Can you show us the exact language of the agreement that your lawyers
want?

I've been reluctantly coming around to the view that the easiest way to
proceed is for me to write a new specificaton document from scratch.
I'd rather spend time writing than hassling with lawyers.  This document
would be copyrighted by me personally, with an agreement (informal or in
writing, whatever people are happy with) that I will try to make it
reflect precisely the decisions of the technical committee and that I
will handle the rights to this work in accordance with the wishes of the
combined technical and steering committees.  We could decide to turn the
copyright over to ANSI or whatever later on.  I would not be interested
in getting any money out of this, though if I do the work I would like
to keep my name on the thing in some prominent position -- it helps my
employers at CMU to appreciate that I'm doing SOMETHING with my time.

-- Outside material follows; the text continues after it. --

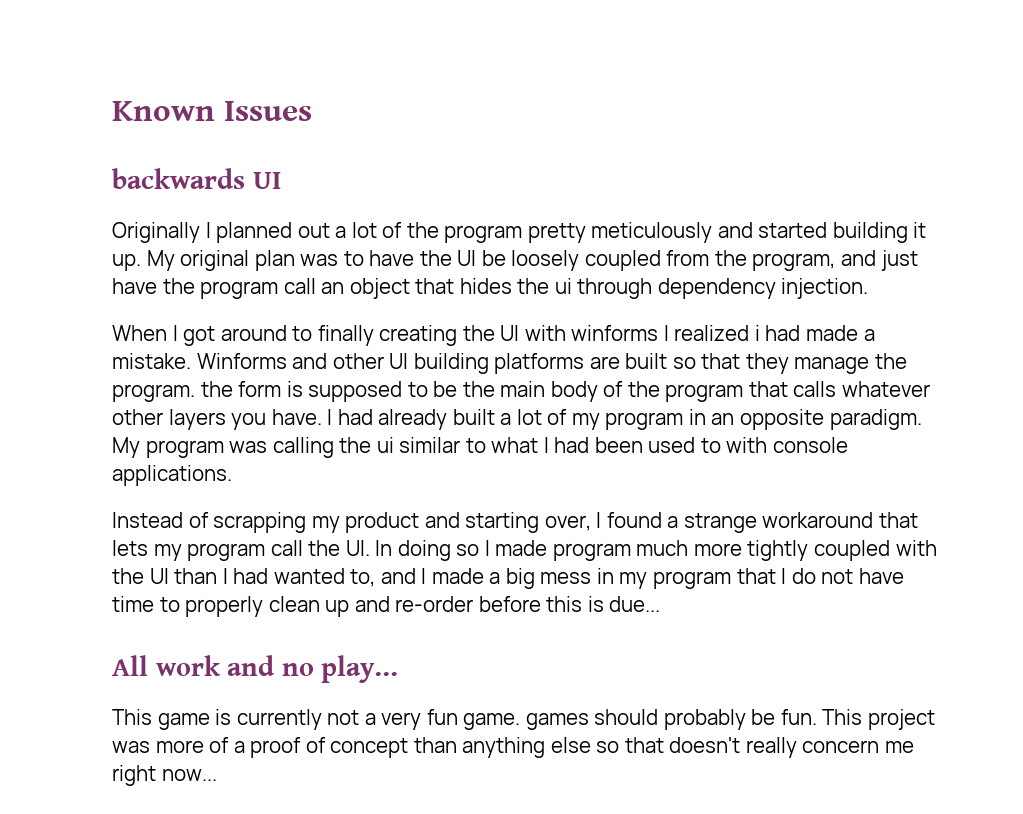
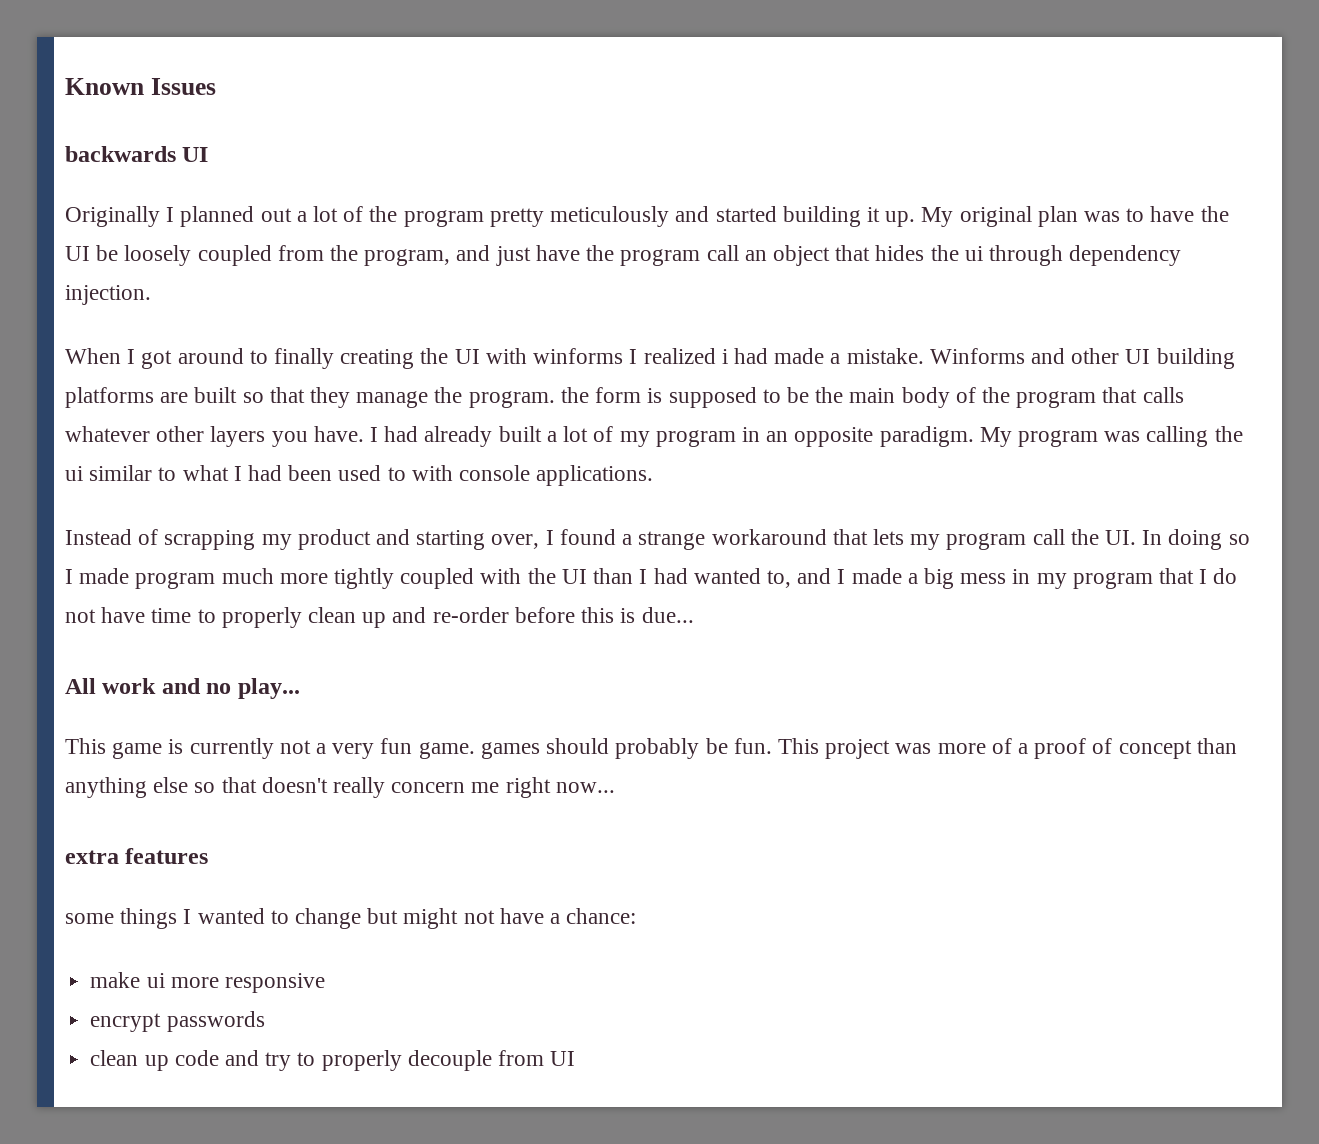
(217, 775) none -> [65,848,209,864] [65,908,637,929] [90,972,325,993] [90,1011,265,1032] [90,1050,576,1071] // extra features // some things I wanted to change but might not have a chance: // make ui more responsive // encrypt passwords // clean up code and try to properly decouple from UI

Given the amount of work this would entail, the document would be as
terse, precise, and technical as I can make it.  There would very
definitely be a place for a friendlier manual, perhaps a second edition
of Steele if he wants to create one, but we would all agree that this
new thing is the definitive spec.

To make the MIT contingent happy, it would be done initially in vanilla
80-column ASCII, though we'd probably convert it to TeX at the end.

I'd still prefer to start with Steele's manual or with Lucid's, but that
is looking less and less like a live option.